Nota Histórico-Artistica: |
Dedicada a Nossa Senhora da Penha, a capela da Vista Alegre foi mandada construir pelo Bispo de Miranda, D. Manuel de Moura Manuel (1632-1699), na sua quinta, em Ílhavo. As obras, em fase adiantada no ano 1697, deveriam estar concluídas em 1699, data da sua morte. Contudo, os seus restos mortais foram para ali trasladados apenas em 1706.
Trata-se de uma igreja de características maneiristas, ao nível do espaço interno, caracterizada por uma série de elementos barrocos ou proto-barrocos, principalmente na fachada. Esta, apresenta duas torres sineiras que enquadram o pano central, onde se rasga o portal e o nicho de colunas torsas com a imagem de Nossa Senhora da Penha e o Menino. O conjunto, de linhas depuradas, é rematado por um frontão triangular de decoração ritmada com óculo central e cruz na empena.
A nave da igreja apresenta dois registos separados por uma moldura de pedra. No inferior, um conjunto de painéis de azulejos Setecentistas, de oficina lisboeta, ilustram cenas da Vida da Virgem. No segundo registo, abre-se a tribuna. É coberta por abóbada, onde se observa a pintura da Árvore de Jessé, que integra o conjunto de frescos que caracterizam o interior da igreja.
Na capela-mor, também com abóbada pintada a fresco (representando a Assunção da Virgem) e painéis de azulejo, destaca-se o retábulo-mor, de embutido marmóreo fino. O seu risco, de autoria desconhecida (PIMENTEL, 1989, p. 254), relaciona-se com outras obras do género, concebidas por João Antunes (SERRÃO, 2003, p. 171), o arquitecto de D. Pedro II que terá desenhado, na mesma época, o túmulo da princesa Santa Joana, patente no Mosteiro de Jesus.

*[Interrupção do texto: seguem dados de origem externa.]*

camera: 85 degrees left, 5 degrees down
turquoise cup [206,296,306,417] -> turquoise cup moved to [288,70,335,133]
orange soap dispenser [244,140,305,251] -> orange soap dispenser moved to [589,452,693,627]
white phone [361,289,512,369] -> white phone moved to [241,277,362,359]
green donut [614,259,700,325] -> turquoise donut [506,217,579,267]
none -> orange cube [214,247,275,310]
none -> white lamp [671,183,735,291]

Ainda na capela-mor, encontra-se o túmulo do bispo fundador da igreja, uma das peças mais interessantes de todo este conjunto. Concebido por Claude Laprade, o escultor francês que no final do século XVII traduziu o primeiro esforço de europeização nesta área (SERRÃO, 2003, p. 171), o Túmulo de D. Manuel de Moura Manuel "(...) é o mais significativo resumo das suas potencialidades de escultor e organizador de composições (...)" (PIMENTEL, 1989, p. 254). Inspirado, muito possivelmente, no túmulo do Abade La Coste (1688) desenhado pelos irmãos Perú ou no túmulo do Cardeal Richelieu, de Girardon, obras de tradição italo-francesa de carácter inovador (XAVIER, 1991, p. 189), este monumento funerário revela a figura do Bispo, no leito de morte, que se ergue perante a visão de Nossa Senhora da Penha de França. Aos pés do jacente encontram-se duas fénixes e um anjo que segura uma caveira. O Tempo, figura alada, de alguma idade, domina a zona superior da composição. Claramente barroca (na organização, no movimento e no horror ao vazio), esta obra assume, através da utilização dos símbolos e alegorias da época, uma iconografia da morte claramente pós-tridentina. Neste caso, o programa iconográfico foi estruturado em torno da ideia de ressurreição e vida eterna, para onde convergem todos os símbolos e alegorias empregues (XAVIER, 1991, p. 189). No contexto da produção tumular portuguesa do período barroco, este é um dos monumentos, "(...) a um tempo triunfal e macabro (...)" que introduz maior grau de inovação, em perfeita sintonia com o que de mais actual se produzia no estrangeiro, nomeadamente, em Roma (XAVIER, 1991, p.204). Ainda do mesmo autor será o baldaquino, em talha dourada, que se encontra no altar-mor, e o ossuário da mãe do Bispo.